• **OBJETIVO**: Prosigue el texto sobre el apartheid sudafricano y su versión ecuatoriana a partir de su última oración.
== FRAGMENTO PROPORCIONADO ==
En Sudáfrica, la clase dominante aisló a la población negra en cotos cerrados. El famoso apartheid, donde solo entraban y salían los que allí vivían, separados por muros de los otros, los diferentes. Era un discrimen vejatorio, humillante. Años de lucha y de muertes fueron necesarios para romper las paredes físicas, sociales, económicas y psicológicas que los mantenían esclavos.

En nuestro país, una provincia –y dentro de ella algunas ciudades– ha creado su propio apartheid. Curiosamente, un apartheid indígena donde el resto del país, en principio, no puede circular. Un territorio amputado del cuerpo nacional, un espacio donde las fronteras no las levantó la geografía, sino el miedo y la desconfianza.

El sistema del apartheid solo se mantenía por la fuerza y la represión. Lo mismo sucede con su versión ecuatoriana: fuerza de parte y parte.

La violencia estructural que vivimos no se soluciona con militarizar, golpear, encarcelar. Ninguna autoridad, así sea el Gobierno, por sí sola, puede forjar una salida. Nadie tiene la llave completa del conflicto. Y los conflictos –lo sabemos bien– no son estáticos: lo que no mejora, empeora.
===
== REGISTROS PROPORCIONADOS ==
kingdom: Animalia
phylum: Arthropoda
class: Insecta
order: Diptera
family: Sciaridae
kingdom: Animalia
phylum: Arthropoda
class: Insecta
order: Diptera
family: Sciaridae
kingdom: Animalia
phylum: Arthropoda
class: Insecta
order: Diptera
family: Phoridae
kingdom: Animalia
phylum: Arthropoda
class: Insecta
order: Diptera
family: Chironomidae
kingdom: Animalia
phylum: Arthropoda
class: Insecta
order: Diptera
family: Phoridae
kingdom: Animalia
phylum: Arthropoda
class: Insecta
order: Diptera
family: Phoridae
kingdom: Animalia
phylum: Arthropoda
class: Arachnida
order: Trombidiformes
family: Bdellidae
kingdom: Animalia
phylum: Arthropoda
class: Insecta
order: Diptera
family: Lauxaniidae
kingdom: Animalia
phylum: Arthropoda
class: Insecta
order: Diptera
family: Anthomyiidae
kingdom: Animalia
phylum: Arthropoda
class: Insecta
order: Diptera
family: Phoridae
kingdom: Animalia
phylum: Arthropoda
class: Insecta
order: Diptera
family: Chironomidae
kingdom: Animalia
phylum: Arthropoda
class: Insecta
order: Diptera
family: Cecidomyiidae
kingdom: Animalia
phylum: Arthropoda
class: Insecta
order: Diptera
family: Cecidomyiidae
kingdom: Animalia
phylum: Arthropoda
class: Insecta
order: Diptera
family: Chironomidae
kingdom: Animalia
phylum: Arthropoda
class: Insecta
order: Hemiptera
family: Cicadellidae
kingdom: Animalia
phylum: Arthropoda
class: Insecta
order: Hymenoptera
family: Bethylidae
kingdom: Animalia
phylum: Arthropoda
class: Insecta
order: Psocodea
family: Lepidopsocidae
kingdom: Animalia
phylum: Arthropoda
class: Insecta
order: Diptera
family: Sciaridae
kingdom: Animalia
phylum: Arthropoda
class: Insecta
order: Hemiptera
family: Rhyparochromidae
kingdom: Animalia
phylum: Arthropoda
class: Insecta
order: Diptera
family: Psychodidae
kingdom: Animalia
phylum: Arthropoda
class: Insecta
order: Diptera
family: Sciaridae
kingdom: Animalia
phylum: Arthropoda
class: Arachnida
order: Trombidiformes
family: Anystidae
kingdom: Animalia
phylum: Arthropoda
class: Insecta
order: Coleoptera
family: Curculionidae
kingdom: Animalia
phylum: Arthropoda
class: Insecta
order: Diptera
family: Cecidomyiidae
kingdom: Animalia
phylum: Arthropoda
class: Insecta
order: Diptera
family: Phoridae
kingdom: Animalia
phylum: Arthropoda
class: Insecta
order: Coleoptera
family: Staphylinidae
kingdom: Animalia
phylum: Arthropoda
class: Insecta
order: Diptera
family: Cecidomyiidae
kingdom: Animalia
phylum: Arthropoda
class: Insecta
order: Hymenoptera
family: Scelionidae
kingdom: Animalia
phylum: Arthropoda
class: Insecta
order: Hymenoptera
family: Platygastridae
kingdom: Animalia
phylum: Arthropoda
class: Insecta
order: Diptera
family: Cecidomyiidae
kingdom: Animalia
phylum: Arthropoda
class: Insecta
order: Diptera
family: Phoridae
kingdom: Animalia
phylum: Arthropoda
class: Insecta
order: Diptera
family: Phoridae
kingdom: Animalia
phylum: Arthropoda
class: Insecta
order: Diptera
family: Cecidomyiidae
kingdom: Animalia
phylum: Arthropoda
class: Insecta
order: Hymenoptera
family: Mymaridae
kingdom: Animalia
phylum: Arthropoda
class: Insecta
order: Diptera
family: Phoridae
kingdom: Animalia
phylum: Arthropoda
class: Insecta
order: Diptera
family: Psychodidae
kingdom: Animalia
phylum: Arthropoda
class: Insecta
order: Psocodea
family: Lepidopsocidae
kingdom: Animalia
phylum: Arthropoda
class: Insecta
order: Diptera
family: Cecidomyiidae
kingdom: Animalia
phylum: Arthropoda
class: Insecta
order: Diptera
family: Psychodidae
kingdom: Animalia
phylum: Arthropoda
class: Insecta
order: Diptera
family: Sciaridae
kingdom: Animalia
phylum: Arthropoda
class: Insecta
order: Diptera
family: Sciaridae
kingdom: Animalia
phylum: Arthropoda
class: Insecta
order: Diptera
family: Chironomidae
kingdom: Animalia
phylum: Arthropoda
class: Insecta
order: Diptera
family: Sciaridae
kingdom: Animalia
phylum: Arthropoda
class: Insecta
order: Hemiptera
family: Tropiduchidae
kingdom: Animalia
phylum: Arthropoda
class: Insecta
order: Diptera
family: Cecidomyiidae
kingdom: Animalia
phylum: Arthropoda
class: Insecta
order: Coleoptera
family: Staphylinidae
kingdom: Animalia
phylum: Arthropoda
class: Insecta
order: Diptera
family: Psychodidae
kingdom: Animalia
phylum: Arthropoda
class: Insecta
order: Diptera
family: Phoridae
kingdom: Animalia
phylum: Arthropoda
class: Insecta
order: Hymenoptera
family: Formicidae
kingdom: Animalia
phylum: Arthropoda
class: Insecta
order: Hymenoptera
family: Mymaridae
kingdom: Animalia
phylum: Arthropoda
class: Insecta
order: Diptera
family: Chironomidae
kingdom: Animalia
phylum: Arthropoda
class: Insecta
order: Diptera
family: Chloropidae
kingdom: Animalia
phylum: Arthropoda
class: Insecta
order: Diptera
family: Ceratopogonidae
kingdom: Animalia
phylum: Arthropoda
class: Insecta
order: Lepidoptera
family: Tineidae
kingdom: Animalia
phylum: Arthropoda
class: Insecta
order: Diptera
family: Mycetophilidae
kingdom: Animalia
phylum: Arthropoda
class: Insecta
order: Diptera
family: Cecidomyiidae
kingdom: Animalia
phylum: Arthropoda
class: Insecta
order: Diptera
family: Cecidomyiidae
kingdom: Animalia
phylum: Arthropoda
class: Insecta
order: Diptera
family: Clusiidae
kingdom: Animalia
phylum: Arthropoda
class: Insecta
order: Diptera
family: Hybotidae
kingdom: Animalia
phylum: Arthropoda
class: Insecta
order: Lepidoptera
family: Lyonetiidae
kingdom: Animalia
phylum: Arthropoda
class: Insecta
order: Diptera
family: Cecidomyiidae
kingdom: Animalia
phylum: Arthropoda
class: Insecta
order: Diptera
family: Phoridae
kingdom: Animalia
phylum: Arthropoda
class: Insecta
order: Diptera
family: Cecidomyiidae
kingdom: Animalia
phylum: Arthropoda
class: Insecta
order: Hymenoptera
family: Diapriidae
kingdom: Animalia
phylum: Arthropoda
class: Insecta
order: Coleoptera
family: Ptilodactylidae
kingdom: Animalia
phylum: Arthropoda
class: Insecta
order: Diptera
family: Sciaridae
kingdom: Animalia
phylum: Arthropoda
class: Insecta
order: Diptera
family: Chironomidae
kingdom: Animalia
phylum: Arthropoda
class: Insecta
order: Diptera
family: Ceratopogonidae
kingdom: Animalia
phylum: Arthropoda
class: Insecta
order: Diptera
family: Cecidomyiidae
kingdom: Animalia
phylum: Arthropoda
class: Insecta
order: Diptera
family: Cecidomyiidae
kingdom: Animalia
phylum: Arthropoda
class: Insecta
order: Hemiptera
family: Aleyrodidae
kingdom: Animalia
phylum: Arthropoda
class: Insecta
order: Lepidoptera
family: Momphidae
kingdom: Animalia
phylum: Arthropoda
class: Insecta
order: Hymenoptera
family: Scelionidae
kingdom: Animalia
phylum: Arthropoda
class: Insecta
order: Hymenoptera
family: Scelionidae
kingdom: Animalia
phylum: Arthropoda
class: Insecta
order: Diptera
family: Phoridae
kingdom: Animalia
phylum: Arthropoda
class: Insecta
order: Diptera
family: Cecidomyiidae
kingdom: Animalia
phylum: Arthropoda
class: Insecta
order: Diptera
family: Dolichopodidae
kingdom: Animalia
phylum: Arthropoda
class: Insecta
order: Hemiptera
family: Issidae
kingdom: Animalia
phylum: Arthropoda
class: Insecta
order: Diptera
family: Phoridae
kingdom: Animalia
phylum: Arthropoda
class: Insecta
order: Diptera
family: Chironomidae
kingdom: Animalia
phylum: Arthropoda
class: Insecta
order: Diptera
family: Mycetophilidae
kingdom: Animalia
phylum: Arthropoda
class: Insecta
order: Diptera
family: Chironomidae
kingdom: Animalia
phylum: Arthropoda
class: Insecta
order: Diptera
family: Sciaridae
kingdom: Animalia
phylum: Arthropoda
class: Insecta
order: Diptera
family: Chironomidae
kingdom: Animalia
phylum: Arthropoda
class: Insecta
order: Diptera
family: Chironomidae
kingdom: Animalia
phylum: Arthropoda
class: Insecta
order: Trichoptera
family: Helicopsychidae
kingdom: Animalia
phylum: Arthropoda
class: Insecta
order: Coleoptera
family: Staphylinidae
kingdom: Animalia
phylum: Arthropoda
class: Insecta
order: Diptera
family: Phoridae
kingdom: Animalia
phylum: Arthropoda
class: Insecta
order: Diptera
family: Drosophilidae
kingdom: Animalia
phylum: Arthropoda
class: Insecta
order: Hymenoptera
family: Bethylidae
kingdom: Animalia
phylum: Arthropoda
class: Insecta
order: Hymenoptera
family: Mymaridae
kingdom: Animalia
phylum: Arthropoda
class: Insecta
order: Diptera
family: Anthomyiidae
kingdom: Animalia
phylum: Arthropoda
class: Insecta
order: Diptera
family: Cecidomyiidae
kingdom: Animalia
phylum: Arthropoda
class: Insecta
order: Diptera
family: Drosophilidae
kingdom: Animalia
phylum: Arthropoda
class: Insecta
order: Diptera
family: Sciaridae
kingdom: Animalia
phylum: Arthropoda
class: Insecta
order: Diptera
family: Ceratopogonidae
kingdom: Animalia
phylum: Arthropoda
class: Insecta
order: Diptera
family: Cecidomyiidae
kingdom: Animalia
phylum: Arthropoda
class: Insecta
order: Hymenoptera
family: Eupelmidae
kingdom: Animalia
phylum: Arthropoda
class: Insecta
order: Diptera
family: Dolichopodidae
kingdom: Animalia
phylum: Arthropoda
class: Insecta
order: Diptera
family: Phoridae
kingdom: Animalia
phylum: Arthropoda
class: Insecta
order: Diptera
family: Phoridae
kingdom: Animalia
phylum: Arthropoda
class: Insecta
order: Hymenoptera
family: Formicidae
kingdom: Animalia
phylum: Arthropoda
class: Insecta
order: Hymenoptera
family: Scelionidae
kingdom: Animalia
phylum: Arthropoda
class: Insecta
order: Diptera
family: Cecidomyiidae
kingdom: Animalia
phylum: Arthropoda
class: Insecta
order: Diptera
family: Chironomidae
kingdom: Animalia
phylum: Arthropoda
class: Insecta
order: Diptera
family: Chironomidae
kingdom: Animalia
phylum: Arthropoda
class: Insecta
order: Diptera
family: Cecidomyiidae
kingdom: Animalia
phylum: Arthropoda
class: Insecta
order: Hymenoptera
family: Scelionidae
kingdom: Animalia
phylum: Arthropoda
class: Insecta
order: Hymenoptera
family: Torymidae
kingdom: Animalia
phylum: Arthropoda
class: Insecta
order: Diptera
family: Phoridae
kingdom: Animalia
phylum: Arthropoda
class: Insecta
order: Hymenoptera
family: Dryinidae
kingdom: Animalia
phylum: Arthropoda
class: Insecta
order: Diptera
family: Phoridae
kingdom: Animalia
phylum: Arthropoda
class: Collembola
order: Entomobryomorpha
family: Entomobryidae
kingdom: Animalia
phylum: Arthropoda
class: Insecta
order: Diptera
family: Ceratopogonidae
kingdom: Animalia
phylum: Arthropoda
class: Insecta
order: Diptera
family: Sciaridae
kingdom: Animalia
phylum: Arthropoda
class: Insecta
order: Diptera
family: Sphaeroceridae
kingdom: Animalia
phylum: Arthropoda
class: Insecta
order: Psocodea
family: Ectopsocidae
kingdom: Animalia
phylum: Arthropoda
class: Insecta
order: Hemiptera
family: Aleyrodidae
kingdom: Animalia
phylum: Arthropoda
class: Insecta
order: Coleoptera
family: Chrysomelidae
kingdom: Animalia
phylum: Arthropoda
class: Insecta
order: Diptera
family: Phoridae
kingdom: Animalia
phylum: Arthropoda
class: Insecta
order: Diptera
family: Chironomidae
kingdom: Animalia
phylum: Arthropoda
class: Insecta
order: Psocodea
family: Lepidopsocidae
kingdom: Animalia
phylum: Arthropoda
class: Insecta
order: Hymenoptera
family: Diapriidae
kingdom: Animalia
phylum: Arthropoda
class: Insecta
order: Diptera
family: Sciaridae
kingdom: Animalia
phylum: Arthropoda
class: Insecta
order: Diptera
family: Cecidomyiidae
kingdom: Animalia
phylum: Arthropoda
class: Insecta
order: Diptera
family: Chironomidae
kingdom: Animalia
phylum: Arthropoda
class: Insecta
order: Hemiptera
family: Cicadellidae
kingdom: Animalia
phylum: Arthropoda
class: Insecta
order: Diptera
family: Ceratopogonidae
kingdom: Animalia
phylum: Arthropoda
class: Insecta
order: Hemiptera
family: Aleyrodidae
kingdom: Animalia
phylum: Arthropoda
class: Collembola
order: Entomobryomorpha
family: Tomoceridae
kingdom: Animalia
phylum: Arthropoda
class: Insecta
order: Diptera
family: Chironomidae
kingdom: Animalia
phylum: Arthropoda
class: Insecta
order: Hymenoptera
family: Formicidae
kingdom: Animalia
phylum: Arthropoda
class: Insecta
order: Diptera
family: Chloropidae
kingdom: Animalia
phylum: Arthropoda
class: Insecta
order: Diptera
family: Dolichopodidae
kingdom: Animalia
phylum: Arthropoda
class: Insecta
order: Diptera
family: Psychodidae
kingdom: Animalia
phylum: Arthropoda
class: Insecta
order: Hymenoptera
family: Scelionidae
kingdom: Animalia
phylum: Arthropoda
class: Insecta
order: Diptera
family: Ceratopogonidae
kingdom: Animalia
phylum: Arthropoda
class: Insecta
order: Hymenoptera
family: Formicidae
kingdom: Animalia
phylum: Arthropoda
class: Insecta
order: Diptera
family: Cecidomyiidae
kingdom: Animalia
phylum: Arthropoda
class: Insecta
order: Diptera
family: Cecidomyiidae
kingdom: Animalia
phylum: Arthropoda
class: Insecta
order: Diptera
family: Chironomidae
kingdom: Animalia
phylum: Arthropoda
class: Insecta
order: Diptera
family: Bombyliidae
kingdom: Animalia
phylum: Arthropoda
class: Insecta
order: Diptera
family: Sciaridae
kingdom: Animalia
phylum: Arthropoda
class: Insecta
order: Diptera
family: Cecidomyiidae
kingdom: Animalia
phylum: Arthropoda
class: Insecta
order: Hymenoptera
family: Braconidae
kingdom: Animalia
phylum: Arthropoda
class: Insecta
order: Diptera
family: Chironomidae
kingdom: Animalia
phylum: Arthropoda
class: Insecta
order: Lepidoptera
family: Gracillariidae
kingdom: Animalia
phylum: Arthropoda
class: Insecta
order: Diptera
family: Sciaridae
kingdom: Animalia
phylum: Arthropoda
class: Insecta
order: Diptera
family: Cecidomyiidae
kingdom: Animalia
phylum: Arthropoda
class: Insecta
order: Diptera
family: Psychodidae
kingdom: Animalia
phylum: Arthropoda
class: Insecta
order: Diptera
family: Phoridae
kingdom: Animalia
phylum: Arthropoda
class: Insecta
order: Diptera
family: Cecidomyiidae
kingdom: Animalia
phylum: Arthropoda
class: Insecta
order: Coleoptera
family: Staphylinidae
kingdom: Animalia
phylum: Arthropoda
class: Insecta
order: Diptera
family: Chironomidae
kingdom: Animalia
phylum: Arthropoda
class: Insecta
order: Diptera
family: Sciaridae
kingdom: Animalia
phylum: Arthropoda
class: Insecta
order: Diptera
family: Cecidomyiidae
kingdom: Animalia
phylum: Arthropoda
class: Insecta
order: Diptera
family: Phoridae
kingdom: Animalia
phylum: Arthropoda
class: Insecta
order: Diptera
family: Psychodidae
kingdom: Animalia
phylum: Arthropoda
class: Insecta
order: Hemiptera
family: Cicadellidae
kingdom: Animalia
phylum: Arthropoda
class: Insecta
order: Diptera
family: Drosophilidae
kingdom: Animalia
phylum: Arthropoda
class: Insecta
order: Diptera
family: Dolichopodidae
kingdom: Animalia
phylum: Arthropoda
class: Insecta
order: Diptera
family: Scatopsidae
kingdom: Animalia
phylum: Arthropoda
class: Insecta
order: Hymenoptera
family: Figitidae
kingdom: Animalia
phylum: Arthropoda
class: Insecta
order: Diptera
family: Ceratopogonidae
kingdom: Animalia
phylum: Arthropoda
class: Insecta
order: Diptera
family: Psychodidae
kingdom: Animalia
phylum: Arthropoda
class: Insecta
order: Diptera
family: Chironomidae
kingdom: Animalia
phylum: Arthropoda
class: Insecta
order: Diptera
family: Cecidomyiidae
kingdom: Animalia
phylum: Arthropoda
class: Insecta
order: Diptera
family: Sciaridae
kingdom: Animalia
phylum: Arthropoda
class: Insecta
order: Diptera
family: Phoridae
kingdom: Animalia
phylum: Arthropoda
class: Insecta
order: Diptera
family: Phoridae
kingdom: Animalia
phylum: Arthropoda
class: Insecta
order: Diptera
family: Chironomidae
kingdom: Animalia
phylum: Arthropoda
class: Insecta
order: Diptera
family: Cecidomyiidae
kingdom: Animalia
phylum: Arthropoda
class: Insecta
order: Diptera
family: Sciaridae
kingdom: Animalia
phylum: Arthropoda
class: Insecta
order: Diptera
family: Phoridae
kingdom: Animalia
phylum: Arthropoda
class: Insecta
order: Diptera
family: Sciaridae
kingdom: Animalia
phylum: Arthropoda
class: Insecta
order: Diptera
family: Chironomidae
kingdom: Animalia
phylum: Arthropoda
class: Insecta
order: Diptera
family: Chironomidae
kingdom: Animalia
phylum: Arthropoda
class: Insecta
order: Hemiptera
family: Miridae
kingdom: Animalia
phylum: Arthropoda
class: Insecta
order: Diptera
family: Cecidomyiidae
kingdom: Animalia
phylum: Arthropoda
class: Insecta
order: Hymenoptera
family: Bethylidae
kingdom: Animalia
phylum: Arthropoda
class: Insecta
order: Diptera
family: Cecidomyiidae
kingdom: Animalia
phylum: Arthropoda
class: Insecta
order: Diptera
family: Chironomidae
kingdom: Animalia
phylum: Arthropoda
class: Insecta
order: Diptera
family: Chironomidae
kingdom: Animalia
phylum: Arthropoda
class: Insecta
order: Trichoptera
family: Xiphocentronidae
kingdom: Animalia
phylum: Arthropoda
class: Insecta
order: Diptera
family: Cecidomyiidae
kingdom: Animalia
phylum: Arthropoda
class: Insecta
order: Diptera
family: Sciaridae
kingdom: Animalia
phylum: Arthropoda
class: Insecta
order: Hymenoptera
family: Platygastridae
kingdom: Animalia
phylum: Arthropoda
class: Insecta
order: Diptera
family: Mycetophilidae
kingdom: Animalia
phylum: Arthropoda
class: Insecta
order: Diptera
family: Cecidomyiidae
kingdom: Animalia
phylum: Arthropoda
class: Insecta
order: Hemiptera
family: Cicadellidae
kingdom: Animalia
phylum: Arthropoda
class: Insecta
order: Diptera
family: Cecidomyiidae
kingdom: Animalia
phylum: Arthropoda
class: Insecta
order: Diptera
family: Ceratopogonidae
===
• **RESPUESTA DEL EJERCICIO**:
Si algo demostraron los paros de 2019 y 2022 al movimiento indígena es que no hubo avances reales en sus demandas. Porque los problemas de alta complejidad social no se resuelven con métodos que ya fracasaron.

El país clama por un diálogo, pero un diálogo verdadero no puede imponerse ni simularse. A un diálogo no se va con soluciones listas: eso sería ir a informar. Se va para escuchar y dejarse afectar, para ser tocado por otras miradas y por la verdad ajena. Se va para cambiar y ser cambiado. Para aceptar soluciones no pensadas pero posibles. Para arriesgarse a crear juntos un futuro.

Los conflictos complejos casi nunca se resuelven con recetas. Se abren camino por intuición, por generosidad, por la chispa de un aporte sin dueño, nacido del encuentro. Son el espejo de la vida misma: caótica, fecunda, impredecible.

Tenemos que aceptar que todos somos parte del problema y, por eso, todos debemos ser parte de la solución. No es asunto del Gobierno ni del movimiento indígena solamente. Es asunto de la nación entera. Consenso no es que todos piensen como yo. Consenso es que desde nuestras diferencias encontremos un modo de que la vida vuelva a circular por el cuerpo social, que hoy parece mutilado, con zonas sin oxígeno y miembros dispersos.

Habrá que empezar por lo posible para llegar a lo mejor. Y eso toma tiempo, paciencia y sobre todo voluntad.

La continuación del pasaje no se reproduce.